**What you have to do**
Look through the data below and extract, unchanged, the lines from the one that contains "X172400Y327900D03*" to the one that contains "X235900Y511240D02*", both included.

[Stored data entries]
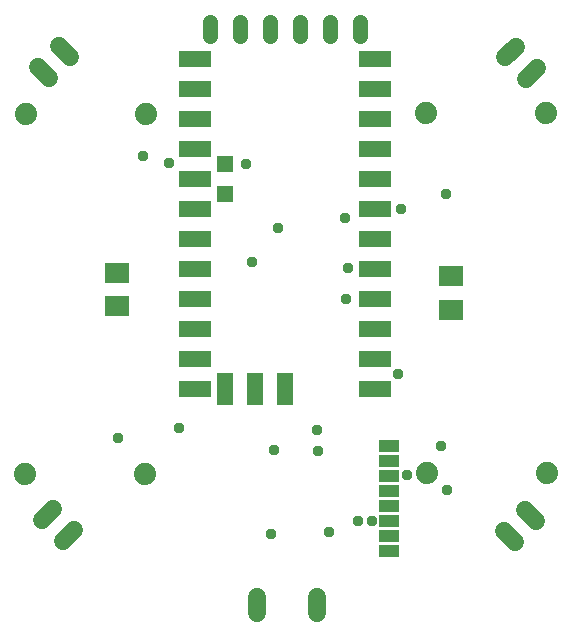
<source format=gbs>
G04 EAGLE Gerber X2 export*
%TF.Part,Single*%
%TF.FileFunction,Soldermask,Bot,1*%
%TF.FilePolarity,Negative*%
%TF.GenerationSoftware,Autodesk,EAGLE,9.0.1*%
%TF.CreationDate,2018-06-02T06:43:15Z*%
G75*
%MOMM*%
%FSLAX34Y34*%
%LPD*%
%AMOC8*
5,1,8,0,0,1.08239X$1,22.5*%
G01*
%ADD10C,1.879600*%
%ADD11C,1.511200*%
%ADD12R,2.743200X1.473200*%
%ADD13R,1.473200X2.743200*%
%ADD14R,1.473200X1.473200*%
%ADD15C,1.311200*%
%ADD16R,1.703200X1.103200*%
%ADD17C,1.524000*%
%ADD18R,2.006200X1.803200*%
%ADD19C,0.959600*%


D10*
X131000Y433600D03*
X29400Y433600D03*
X368000Y434400D03*
X469600Y434400D03*
X369000Y129400D03*
X470600Y129400D03*
X129800Y128800D03*
X28200Y128800D03*
D11*
X452647Y463663D02*
X461896Y472912D01*
X443936Y490873D02*
X434687Y481624D01*
X52257Y99301D02*
X43008Y90052D01*
X60968Y72092D02*
X70217Y81341D01*
X48377Y463882D02*
X39128Y473131D01*
X57088Y491091D02*
X66337Y481842D01*
D12*
X324800Y480300D03*
X324800Y454900D03*
X324800Y429500D03*
X324800Y404100D03*
X324800Y378700D03*
X324800Y353300D03*
X324800Y327900D03*
X324800Y302500D03*
X324800Y277100D03*
X324800Y251700D03*
X324800Y226300D03*
X324800Y200900D03*
X172400Y480300D03*
X172400Y454900D03*
X172400Y429500D03*
X172400Y404100D03*
X172400Y378700D03*
X172400Y353300D03*
X172400Y327900D03*
X172400Y302500D03*
X172400Y277100D03*
X172400Y251700D03*
X172400Y226300D03*
X172400Y200900D03*
D13*
X197800Y200900D03*
X223200Y200900D03*
X248600Y200900D03*
D14*
X197800Y391400D03*
X197800Y366000D03*
D15*
X312100Y500160D02*
X312100Y511240D01*
X286700Y511240D02*
X286700Y500160D01*
X261300Y500160D02*
X261300Y511240D01*
X235900Y511240D02*
X235900Y500160D01*
X210500Y500160D02*
X210500Y511240D01*
X185100Y511240D02*
X185100Y500160D01*
D11*
X452017Y98715D02*
X461266Y89466D01*
X443306Y71505D02*
X434057Y80754D01*
D16*
X337000Y153000D03*
X337000Y140300D03*
X337000Y127600D03*
X337000Y114900D03*
X337000Y102200D03*
X337000Y89500D03*
X337000Y76800D03*
X337000Y64100D03*
D17*
X275800Y24604D02*
X275800Y11396D01*
X225000Y11396D02*
X225000Y24604D01*
D18*
X389500Y296220D03*
X389500Y267780D03*
X106500Y270780D03*
X106500Y299220D03*
D19*
X384500Y366000D03*
X150500Y392000D03*
X346500Y353000D03*
X351500Y128000D03*
X299500Y346000D03*
X385500Y115000D03*
X107500Y159000D03*
X285500Y80000D03*
X158500Y168000D03*
X239500Y149000D03*
X276500Y148000D03*
X310500Y89000D03*
X275500Y166000D03*
X322500Y89000D03*
X242500Y337000D03*
X215500Y391000D03*
X220500Y308000D03*
X380500Y153000D03*
X128500Y398000D03*
X301500Y303000D03*
X300500Y277000D03*
X344500Y214000D03*
X236500Y78000D03*
M02*

</source>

**Answer to this exercise**
X172400Y327900D03*
X172400Y302500D03*
X172400Y277100D03*
X172400Y251700D03*
X172400Y226300D03*
X172400Y200900D03*
D13*
X197800Y200900D03*
X223200Y200900D03*
X248600Y200900D03*
D14*
X197800Y391400D03*
X197800Y366000D03*
D15*
X312100Y500160D02*
X312100Y511240D01*
X286700Y511240D02*
X286700Y500160D01*
X261300Y500160D02*
X261300Y511240D01*
X235900Y511240D02*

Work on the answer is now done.